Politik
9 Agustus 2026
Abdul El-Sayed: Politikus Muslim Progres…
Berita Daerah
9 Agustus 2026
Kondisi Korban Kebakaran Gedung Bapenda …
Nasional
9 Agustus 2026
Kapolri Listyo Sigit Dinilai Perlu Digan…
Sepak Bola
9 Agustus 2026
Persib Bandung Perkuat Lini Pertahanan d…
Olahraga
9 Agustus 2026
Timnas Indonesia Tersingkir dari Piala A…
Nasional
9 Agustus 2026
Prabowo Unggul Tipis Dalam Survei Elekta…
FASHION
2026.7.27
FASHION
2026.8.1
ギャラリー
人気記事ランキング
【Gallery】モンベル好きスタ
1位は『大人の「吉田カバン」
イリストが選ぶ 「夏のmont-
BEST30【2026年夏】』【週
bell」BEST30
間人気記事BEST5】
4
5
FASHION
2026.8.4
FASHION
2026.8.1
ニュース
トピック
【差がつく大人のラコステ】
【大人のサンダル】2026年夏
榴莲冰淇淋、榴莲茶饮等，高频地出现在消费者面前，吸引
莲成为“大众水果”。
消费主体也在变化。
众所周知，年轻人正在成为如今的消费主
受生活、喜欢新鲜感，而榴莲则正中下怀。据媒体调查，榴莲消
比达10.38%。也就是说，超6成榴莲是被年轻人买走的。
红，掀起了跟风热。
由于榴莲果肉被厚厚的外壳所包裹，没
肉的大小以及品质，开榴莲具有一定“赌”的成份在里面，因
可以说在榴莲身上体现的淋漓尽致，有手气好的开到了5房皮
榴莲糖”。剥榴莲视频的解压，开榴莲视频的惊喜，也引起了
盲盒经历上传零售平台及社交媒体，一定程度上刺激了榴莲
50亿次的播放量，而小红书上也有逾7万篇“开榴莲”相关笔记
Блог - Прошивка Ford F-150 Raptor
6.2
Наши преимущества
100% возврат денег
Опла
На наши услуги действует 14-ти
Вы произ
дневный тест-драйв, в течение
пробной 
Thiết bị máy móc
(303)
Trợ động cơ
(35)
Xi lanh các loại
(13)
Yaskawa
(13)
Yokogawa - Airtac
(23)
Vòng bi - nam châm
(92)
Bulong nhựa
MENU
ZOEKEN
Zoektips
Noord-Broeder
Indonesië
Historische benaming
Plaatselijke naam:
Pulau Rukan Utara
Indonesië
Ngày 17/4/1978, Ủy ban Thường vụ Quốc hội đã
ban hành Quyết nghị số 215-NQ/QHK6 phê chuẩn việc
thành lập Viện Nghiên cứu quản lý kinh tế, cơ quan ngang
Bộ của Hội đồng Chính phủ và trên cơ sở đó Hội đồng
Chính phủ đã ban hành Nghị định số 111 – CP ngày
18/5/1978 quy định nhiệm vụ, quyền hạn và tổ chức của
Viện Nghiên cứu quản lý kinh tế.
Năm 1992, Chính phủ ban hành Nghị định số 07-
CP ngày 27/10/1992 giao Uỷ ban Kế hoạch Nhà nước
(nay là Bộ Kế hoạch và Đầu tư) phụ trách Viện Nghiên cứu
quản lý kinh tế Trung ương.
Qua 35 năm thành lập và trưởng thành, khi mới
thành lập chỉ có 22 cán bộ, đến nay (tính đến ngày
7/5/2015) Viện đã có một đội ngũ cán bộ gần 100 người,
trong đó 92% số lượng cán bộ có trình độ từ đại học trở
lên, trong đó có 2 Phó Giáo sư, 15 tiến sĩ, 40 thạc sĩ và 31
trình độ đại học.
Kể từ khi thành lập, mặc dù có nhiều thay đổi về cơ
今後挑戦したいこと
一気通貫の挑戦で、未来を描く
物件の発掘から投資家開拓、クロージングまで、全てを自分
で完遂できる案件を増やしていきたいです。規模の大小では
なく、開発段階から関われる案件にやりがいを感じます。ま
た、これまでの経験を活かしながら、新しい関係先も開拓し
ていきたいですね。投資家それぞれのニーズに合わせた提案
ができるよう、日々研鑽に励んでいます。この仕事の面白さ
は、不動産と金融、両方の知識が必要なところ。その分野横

____________________

## DIRECTIVE
Lines above that have "hoạch": copy each of them.

## SOLUTION TO THE PROBLEM
CP ngày 27/10/1992 giao Uỷ ban Kế hoạch Nhà nước
(nay là Bộ Kế hoạch và Đầu tư) phụ trách Viện Nghiên cứu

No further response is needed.